In the new book is a character known as “Real Deal”; I won’t use this space to talk about why. But the name made me think.

The thought didn’t lead me to question myself (self-doubt is not what this post is about), but rather to consider questions that I have no intention of answering here.

On the internet and on bookstore shelves are hundreds—thousands—of writers, a population possessing almost infinitely varying degrees of ability. Some of those writers are skilled; some, breathtakingly so. Some are…enthusiasts only. Some have publishers. Some have little more than hope. All have da love of da craft.

Who is touched by starlight? Whose presence in the public eye is a gift of self-deceit?

How does one know in which camp one belongs?

One might argue, should argue, that the exercise is enough; that the love of writing should be the ticket that permits us to call ourselves writers. Yet, is that true?

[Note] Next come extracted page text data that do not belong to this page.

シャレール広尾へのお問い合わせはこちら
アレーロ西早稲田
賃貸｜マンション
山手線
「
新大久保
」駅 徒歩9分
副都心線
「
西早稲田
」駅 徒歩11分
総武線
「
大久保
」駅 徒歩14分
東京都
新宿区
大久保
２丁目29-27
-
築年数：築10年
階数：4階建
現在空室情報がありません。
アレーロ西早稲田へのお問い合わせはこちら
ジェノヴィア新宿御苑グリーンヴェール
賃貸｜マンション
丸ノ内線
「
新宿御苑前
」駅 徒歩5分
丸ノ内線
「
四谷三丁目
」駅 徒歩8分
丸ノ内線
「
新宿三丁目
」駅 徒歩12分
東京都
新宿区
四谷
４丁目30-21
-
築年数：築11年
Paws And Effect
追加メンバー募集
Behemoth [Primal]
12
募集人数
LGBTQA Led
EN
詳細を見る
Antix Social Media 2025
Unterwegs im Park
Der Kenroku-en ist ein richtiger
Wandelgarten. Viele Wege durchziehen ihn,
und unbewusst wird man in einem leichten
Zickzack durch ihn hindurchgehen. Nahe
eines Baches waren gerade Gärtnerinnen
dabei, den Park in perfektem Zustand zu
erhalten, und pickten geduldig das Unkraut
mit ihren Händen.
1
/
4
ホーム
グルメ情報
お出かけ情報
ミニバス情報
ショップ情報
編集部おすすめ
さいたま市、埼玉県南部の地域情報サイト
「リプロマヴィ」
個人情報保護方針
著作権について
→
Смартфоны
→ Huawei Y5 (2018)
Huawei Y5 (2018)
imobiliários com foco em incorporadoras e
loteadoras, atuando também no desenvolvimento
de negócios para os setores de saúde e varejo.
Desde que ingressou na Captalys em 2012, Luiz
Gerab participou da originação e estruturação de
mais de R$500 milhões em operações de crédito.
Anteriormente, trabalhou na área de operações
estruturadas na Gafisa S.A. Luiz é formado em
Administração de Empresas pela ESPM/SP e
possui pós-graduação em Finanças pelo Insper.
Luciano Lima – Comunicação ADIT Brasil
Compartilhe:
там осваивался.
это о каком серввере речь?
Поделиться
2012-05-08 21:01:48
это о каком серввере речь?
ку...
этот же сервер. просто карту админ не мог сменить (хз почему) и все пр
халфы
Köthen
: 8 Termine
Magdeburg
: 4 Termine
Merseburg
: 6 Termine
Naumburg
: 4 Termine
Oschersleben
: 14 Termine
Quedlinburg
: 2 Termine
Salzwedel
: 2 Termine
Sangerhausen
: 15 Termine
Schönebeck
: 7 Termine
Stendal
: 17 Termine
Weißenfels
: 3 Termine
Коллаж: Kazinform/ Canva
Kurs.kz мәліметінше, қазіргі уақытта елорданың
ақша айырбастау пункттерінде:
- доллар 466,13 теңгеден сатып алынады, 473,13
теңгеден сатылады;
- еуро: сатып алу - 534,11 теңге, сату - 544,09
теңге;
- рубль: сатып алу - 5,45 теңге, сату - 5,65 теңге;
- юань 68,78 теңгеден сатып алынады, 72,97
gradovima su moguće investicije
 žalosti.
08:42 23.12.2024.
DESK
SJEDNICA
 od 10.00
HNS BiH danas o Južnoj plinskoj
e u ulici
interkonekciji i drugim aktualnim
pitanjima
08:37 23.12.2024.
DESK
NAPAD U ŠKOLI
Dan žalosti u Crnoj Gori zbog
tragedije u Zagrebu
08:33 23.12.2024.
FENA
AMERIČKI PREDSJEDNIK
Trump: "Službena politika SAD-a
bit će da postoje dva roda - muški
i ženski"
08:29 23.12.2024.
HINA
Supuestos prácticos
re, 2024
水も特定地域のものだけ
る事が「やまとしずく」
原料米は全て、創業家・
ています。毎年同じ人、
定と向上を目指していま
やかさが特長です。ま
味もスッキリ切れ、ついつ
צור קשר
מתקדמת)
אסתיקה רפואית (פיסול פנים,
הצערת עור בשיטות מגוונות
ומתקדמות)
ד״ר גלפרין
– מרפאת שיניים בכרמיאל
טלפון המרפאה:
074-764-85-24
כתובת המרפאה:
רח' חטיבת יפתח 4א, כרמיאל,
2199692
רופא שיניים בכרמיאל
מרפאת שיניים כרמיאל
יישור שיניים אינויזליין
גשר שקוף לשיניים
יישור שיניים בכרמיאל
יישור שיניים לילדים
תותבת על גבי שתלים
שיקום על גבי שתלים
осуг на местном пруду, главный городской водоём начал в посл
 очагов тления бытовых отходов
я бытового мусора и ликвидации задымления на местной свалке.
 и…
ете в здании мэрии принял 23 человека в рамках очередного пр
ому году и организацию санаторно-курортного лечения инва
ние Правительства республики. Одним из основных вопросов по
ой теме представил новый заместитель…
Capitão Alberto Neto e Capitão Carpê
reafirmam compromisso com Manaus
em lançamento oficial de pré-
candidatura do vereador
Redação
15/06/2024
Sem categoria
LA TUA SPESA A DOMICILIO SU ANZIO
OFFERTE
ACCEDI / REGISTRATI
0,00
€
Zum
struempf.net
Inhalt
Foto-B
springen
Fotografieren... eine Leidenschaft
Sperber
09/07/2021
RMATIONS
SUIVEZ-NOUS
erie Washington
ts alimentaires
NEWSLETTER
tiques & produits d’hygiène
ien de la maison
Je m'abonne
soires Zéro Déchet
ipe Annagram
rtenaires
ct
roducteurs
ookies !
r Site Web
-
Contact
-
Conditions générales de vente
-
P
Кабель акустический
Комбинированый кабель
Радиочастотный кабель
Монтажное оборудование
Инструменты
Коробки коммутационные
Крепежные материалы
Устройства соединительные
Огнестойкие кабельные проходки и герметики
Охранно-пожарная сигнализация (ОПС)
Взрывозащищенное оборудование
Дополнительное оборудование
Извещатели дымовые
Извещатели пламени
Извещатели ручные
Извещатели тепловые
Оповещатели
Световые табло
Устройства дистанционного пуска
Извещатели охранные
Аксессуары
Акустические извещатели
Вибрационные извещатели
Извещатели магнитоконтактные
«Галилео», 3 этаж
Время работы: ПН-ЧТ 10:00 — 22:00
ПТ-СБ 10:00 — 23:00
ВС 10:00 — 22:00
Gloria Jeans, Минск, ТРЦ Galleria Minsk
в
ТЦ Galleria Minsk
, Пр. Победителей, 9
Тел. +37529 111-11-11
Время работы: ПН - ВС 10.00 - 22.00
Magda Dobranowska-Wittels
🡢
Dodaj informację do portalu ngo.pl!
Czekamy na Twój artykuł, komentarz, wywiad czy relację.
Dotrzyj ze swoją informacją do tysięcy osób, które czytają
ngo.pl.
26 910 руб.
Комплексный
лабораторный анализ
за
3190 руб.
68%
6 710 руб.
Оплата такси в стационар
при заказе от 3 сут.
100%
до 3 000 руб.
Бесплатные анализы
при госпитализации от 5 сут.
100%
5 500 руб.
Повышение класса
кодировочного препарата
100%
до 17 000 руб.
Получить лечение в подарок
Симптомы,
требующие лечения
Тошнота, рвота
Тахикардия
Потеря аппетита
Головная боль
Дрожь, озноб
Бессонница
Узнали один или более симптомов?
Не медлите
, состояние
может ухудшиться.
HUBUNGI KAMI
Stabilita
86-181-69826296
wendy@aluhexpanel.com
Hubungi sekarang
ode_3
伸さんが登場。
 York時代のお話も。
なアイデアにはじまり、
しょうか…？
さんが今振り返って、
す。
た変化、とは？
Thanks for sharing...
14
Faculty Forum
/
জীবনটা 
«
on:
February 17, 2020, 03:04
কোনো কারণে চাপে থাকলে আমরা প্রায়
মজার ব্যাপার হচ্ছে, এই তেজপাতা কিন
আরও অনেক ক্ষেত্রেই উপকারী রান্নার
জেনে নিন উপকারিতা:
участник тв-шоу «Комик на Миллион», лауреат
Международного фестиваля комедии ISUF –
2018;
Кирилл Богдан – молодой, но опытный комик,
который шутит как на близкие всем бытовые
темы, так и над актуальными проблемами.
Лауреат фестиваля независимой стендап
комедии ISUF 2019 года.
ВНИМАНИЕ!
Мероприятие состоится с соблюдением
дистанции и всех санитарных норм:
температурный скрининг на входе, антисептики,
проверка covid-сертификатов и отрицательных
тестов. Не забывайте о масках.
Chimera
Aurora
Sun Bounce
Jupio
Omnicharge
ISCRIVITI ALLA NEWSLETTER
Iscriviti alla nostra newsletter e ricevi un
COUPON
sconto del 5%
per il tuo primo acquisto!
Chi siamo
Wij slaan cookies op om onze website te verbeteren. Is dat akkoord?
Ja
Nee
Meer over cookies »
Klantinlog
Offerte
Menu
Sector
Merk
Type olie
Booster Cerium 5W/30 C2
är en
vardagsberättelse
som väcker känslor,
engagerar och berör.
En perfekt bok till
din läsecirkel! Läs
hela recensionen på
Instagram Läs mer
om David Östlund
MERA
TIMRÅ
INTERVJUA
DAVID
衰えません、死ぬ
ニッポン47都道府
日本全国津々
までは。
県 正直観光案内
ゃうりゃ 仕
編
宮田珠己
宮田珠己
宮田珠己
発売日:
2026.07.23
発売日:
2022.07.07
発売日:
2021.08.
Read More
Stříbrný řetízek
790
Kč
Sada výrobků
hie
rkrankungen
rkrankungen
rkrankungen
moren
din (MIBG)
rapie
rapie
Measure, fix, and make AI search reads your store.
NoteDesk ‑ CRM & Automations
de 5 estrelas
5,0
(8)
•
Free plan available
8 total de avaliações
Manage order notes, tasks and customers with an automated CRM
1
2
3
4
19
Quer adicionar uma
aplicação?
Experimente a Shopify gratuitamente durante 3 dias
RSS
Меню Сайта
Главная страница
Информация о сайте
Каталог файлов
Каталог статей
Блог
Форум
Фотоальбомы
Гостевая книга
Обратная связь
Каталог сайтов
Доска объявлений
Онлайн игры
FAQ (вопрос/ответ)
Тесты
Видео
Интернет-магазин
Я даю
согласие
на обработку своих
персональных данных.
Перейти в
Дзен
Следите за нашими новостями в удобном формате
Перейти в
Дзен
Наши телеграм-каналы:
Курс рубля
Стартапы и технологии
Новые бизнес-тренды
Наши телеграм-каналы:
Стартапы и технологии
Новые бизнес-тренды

Would we sit through the performance of an opera singer who sang abominably? Or an actor who could not act? What is the minimum requirement for an artist of any sort to request the attention of an audience? And who gets to decide what that requirement is? Will the Internet be the leg up for a climbing talent? Or will the waters muddy with all the folks dawdling around down there?

One might suggest that quality, like cream, rises; that the wheat will emerge from the chaff. I wonder whether either of those suggestions is true.

Instead, let’s ask this: What is the substance of the Divine spark? We believe that we know it when we see it…but how do we know? What is the felicitous turn of phrase, the compelling rhythm, the mad-crazy fire that tells us we are reading the work of someone special? What quality of a work gives us the finding of ourselves? What switch does that recognition throw in our heads?

That’s your assignment for the day…to consider how you know the real-deal when you see it.

My answer? I don’t know. Just askin’.